Giacca A, McCall R, Chan B, Shi Z Q
Department of Physiology, University of Toronto, Ontario, Canada.
Metabolism. 1999 Feb;48(2):153-60. doi: 10.1016/s0026-0495(99)90026-4.
We have recently found that in nondiabetic dogs and humans, suppression of glucose production (GP) is mediated by both peripheral and hepatic effects of insulin. We have also found that both nonesterified fatty acids (NEFA) and glucagon are important determinants of the peripheral effect of insulin on GP. However, in moderately hyperglycemic depancreatized dogs, suppression of GP appeared to be mediated by peripheral but not hepatic insulin. In this latter study, insulin concentrations were in the high postprandial range (approximately 300 pmol/L) and suppression of GP may have been close to maximum. The aim of the present study was to determine whether GP can be regulated by hepatic insulin in depancreatized dogs at low insulin concentrations in the postabsorptive range. Depancreatized dogs were maintained at moderately hyperglycemic levels (approximately 10 mmol/L) by subbasal insulin infusions. In paired experiments, additional low-dose equimolar insulin infusions (0.75 pmol/kg x min) were administered peripherally (PER, n = 6) or portally (POR, n = 6) during glucose clamps. This resulted in a minimal increase in peripheral insulin levels, which was greater in PER versus POR, 29.0 +/- 3.7 versus 11.7 +/- 2.2 pmol/L. Also, we infused insulin peripherally at half this rate (1/2 PER, n = 6) to match the increase in peripheral insulin levels in POR (1/2 PER, 14.6 +/- 2.2) and thus obtain a selective POR versus 1/2 PER difference in hepatic sinusoidal insulin levels. PER suppressed GP more than POR (45.4% +/- 4.0% v 35.3% +/- 6.8%, P < .001), whereas POR did not suppress GP more than 1/2 PER (35.6% +/- 6.3%). Therefore, suppression of GP was proportional to peripheral rather than hepatic sinusoidal insulin levels, as in our previous study at higher insulin concentrations.

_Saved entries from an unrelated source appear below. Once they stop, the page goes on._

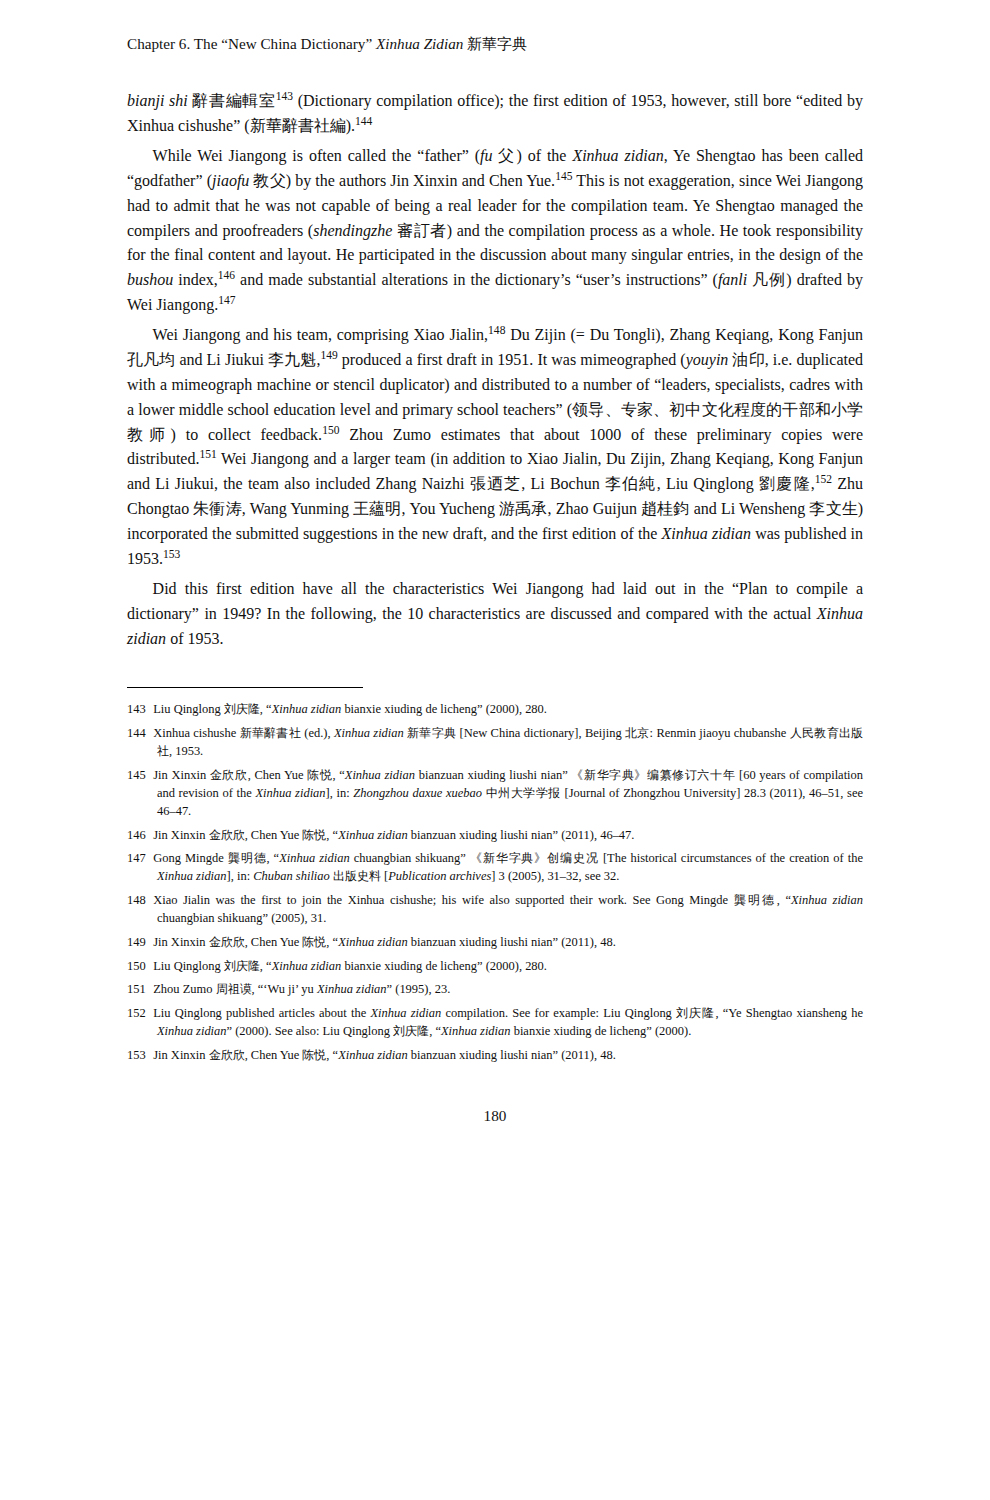Chapter 6. The “New China Dictionary” Xinhua Zidian 新華字典
bianji shi 辭書編輯室143 (Dictionary compilation office); the first edition of 1953, however, still bore “edited by Xinhua cishushe” (新華辭書社編).144
While Wei Jiangong is often called the “father” (fu 父) of the Xinhua zidian, Ye Shengtao has been called “godfather” (jiaofu 教父) by the authors Jin Xinxin and Chen Yue.145 This is not exaggeration, since Wei Jiangong had to admit that he was not capable of being a real leader for the compilation team. Ye Shengtao managed the compilers and proofreaders (shendingzhe 審訂者) and the compilation process as a whole. He took responsibility for the final content and layout. He participated in the discussion about many singular entries, in the design of the bushou index,146 and made substantial alterations in the dictionary’s “user’s instructions” (fanli 凡例) drafted by Wei Jiangong.147
Wei Jiangong and his team, comprising Xiao Jialin,148 Du Zijin (= Du Tongli), Zhang Keqiang, Kong Fanjun 孔凡均 and Li Jiukui 李九魁,149 produced a first draft in 1951. It was mimeographed (youyin 油印, i.e. duplicated with a mimeograph machine or stencil duplicator) and distributed to a number of “leaders, specialists, cadres with a lower middle school education level and primary school teachers” (领导、专家、初中文化程度的干部和小学教师) to collect feedback.150 Zhou Zumo estimates that about 1000 of these preliminary copies were distributed.151 Wei Jiangong and a larger team (in addition to Xiao Jialin, Du Zijin, Zhang Keqiang, Kong Fanjun and Li Jiukui, the team also included Zhang Naizhi 張迺芝, Li Bochun 李伯純, Liu Qinglong 劉慶隆,152 Zhu Chongtao 朱衝涛, Wang Yunming 王蘊明, You Yucheng 游禹承, Zhao Guijun 趙桂鈞 and Li Wensheng 李文生) incorporated the submitted suggestions in the new draft, and the first edition of the Xinhua zidian was published in 1953.153
Did this first edition have all the characteristics Wei Jiangong had laid out in the “Plan to compile a dictionary” in 1949? In the following, the 10 characteristics are discussed and compared with the actual Xinhua zidian of 1953.
143 Liu Qinglong 刘庆隆, “Xinhua zidian bianxie xiuding de licheng” (2000), 280.
144 Xinhua cishushe 新華辭書社 (ed.), Xinhua zidian 新華字典 [New China dictionary], Beijing 北京: Renmin jiaoyu chubanshe 人民教育出版社, 1953.
145 Jin Xinxin 金欣欣, Chen Yue 陈悦, “Xinhua zidian bianzuan xiuding liushi nian” 《新华字典》编纂修订六十年 [60 years of compilation and revision of the Xinhua zidian], in: Zhongzhou daxue xuebao 中州大学学报 [Journal of Zhongzhou University] 28.3 (2011), 46–51, see 46–47.
146 Jin Xinxin 金欣欣, Chen Yue 陈悦, “Xinhua zidian bianzuan xiuding liushi nian” (2011), 46–47.
147 Gong Mingde 龔明德, “Xinhua zidian chuangbian shikuang” 《新华字典》创编史况 [The historical circumstances of the creation of the Xinhua zidian], in: Chuban shiliao 出版史料 [Publication archives] 3 (2005), 31–32, see 32.
148 Xiao Jialin was the first to join the Xinhua cishushe; his wife also supported their work. See Gong Mingde 龔明德, “Xinhua zidian chuangbian shikuang” (2005), 31.
149 Jin Xinxin 金欣欣, Chen Yue 陈悦, “Xinhua zidian bianzuan xiuding liushi nian” (2011), 48.
150 Liu Qinglong 刘庆隆, “Xinhua zidian bianxie xiuding de licheng” (2000), 280.
151 Zhou Zumo 周祖谟, “‘Wu ji’ yu Xinhua zidian” (1995), 23.
152 Liu Qinglong published articles about the Xinhua zidian compilation. See for example: Liu Qinglong 刘庆隆, “Ye Shengtao xiansheng he Xinhua zidian” (2000). See also: Liu Qinglong 刘庆隆, “Xinhua zidian bianxie xiuding de licheng” (2000).
153 Jin Xinxin 金欣欣, Chen Yue 陈悦, “Xinhua zidian bianzuan xiuding liushi nian” (2011), 48.
180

In conclusion, during glucose clamps in moderately hyperglycemic depancreatized dogs, (1) suppression of GP was dominated by insulin's peripheral effects not only at postprandial but also postabsorptive insulin levels, and (2) we found no evidence for a hepatic effect of insulin in suppressing GP. We hypothesize that this effect is reduced in the depancreatized dog model of diabetes due to hepatic insulin resistance and/or hyperglycemia.
我们最近发现,在非糖尿病犬和人类中,葡萄糖生成(GP)的抑制是由胰岛素的外周和肝脏作用介导的。我们还发现,非酯化脂肪酸(NEFA)和胰高血糖素都是胰岛素对GP外周作用的重要决定因素。然而,在中度高血糖的去胰腺犬中,GP的抑制似乎是由外周胰岛素而非肝脏胰岛素介导的。在后者的研究中,胰岛素浓度处于餐后高值范围(约300 pmol/L),GP的抑制可能已接近最大值。本研究的目的是确定在吸收后范围内低胰岛素浓度下,去胰腺犬的GP是否可由肝脏胰岛素调节。通过亚基础胰岛素输注将去胰腺犬维持在中度高血糖水平(约10 mmol/L)。在配对实验中,在葡萄糖钳夹期间,外周(PER,n = 6)或门静脉(POR,n = 6)额外给予低剂量等摩尔胰岛素输注(0.75 pmol/kg·min)。这导致外周胰岛素水平最小程度升高,PER组升高幅度大于POR组,分别为29.0±3.7 pmol/L和11.7±2.2 pmol/L。此外,我们以该速率的一半外周输注胰岛素(1/2 PER,n = 6),以匹配POR组外周胰岛素水平的升高幅度(1/2 PER组为14.6±2.2),从而获得肝脏窦状隙胰岛素水平的选择性POR与1/2 PER差异。PER对GP的抑制作用大于POR(45.4%±4.0%对35.3%±6.8%,P <.001),而POR对GP的抑制作用不大于1/2 PER(35.6%±6.3%)。因此,与我们之前在较高胰岛素浓度下的研究一样,GP的抑制与外周而非肝脏窦状隙胰岛素水平成正比。总之,在中度高血糖的去胰腺犬进行葡萄糖钳夹期间,(1)GP的抑制不仅在餐后胰岛素水平而且在吸收后胰岛素水平时都以胰岛素的外周作用为主,(2)我们没有发现胰岛素对GP有肝脏作用的证据。我们推测,在糖尿病去胰腺犬模型中,由于肝脏胰岛素抵抗和/或高血糖,这种作用减弱。